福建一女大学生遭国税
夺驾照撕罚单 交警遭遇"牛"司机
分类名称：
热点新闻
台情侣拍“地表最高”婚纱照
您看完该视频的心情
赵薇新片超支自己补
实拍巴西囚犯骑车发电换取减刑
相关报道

__________________________________________________

-- BRIEF --
The listing above should be transcribed in full, exactly as written.

-- TASK SOLUTION --
福建一女大学生遭国税
夺驾照撕罚单 交警遭遇"牛"司机
分类名称：
热点新闻
台情侣拍“地表最高”婚纱照
您看完该视频的心情
赵薇新片超支自己补
实拍巴西囚犯骑车发电换取减刑
相关报道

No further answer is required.